:: Records supplied

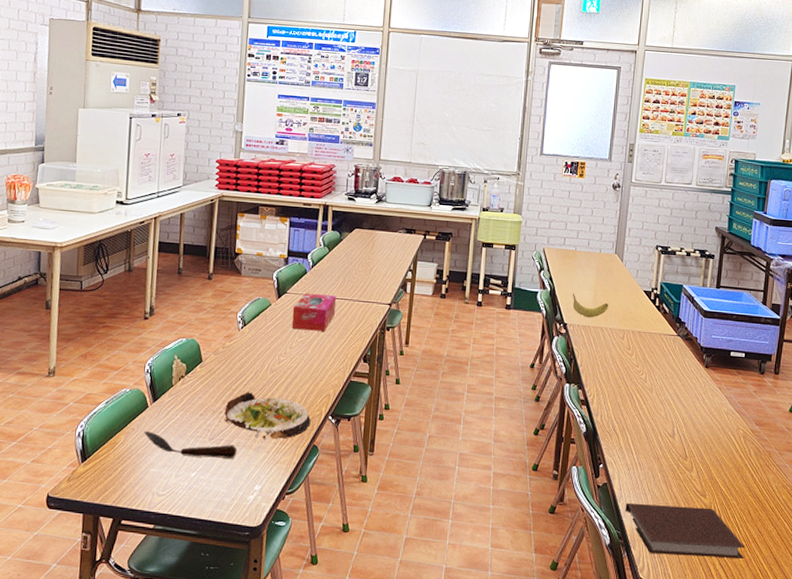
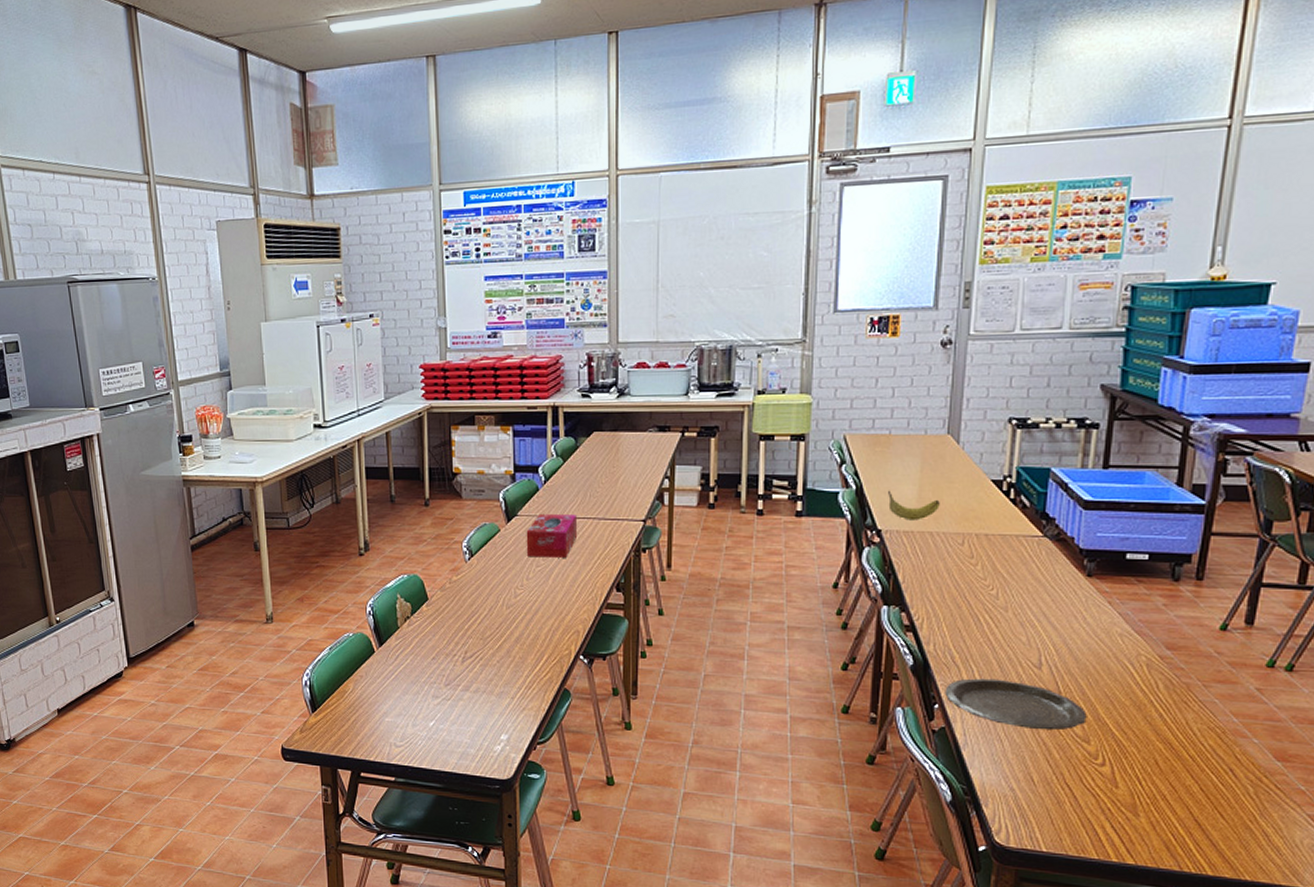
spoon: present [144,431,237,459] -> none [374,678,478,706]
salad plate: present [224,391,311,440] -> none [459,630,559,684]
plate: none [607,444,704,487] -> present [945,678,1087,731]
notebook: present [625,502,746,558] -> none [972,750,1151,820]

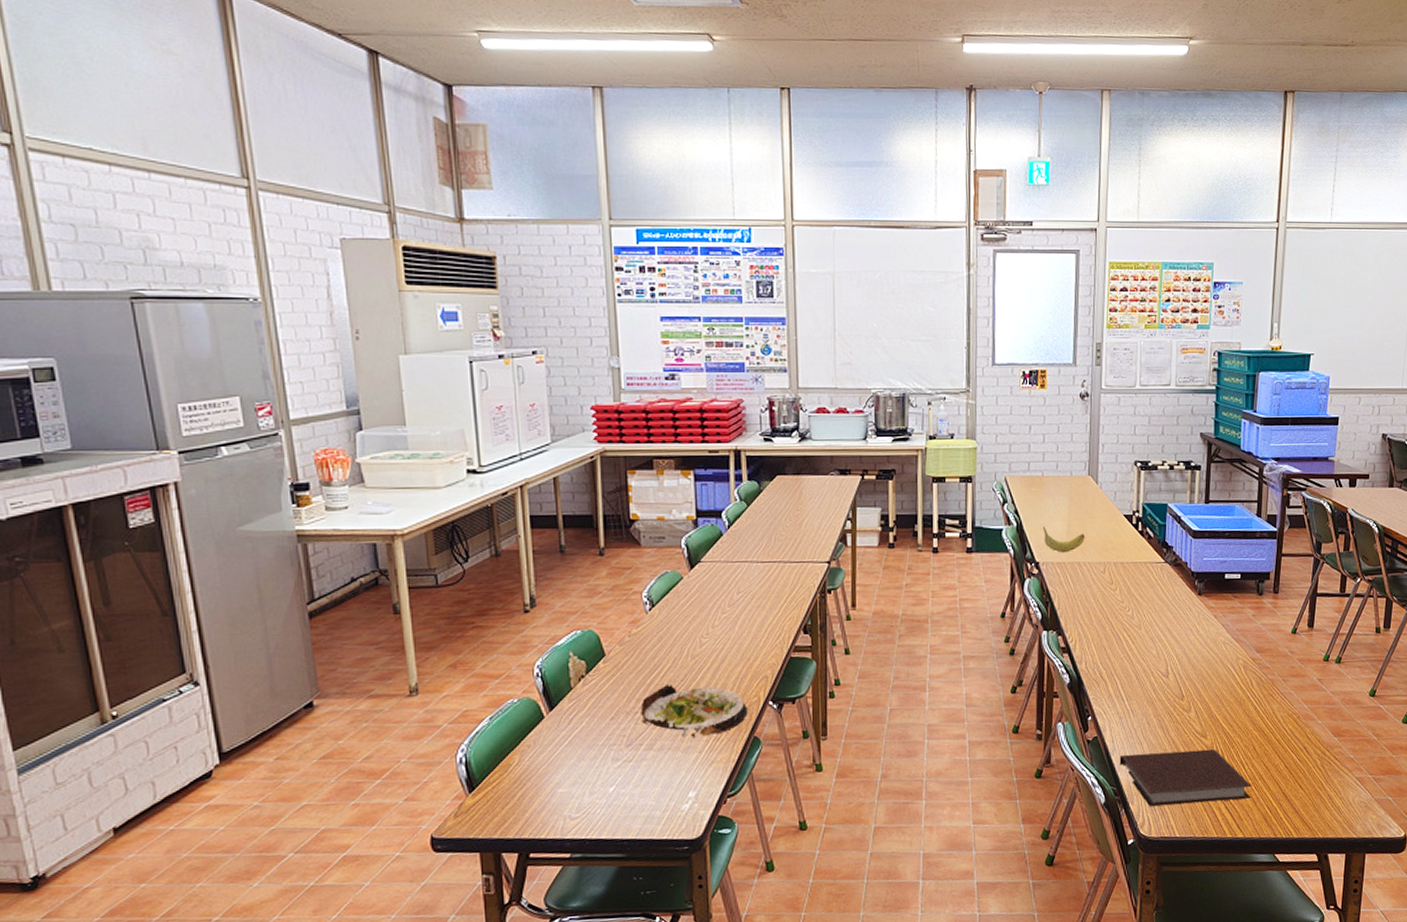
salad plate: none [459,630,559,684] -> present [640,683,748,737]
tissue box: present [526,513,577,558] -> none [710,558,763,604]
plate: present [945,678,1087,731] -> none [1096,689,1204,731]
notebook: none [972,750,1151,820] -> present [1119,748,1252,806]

::::

| Exercise instructions |
Your output should be the lines above from the one that contains "notebook: present [625,502,746,558]" through the one that contains "plate: present [945,678,1087,731]", word for word, with pictures left out.

| Response box |
notebook: present [625,502,746,558] -> none [972,750,1151,820]

salad plate: none [459,630,559,684] -> present [640,683,748,737]
tissue box: present [526,513,577,558] -> none [710,558,763,604]
plate: present [945,678,1087,731] -> none [1096,689,1204,731]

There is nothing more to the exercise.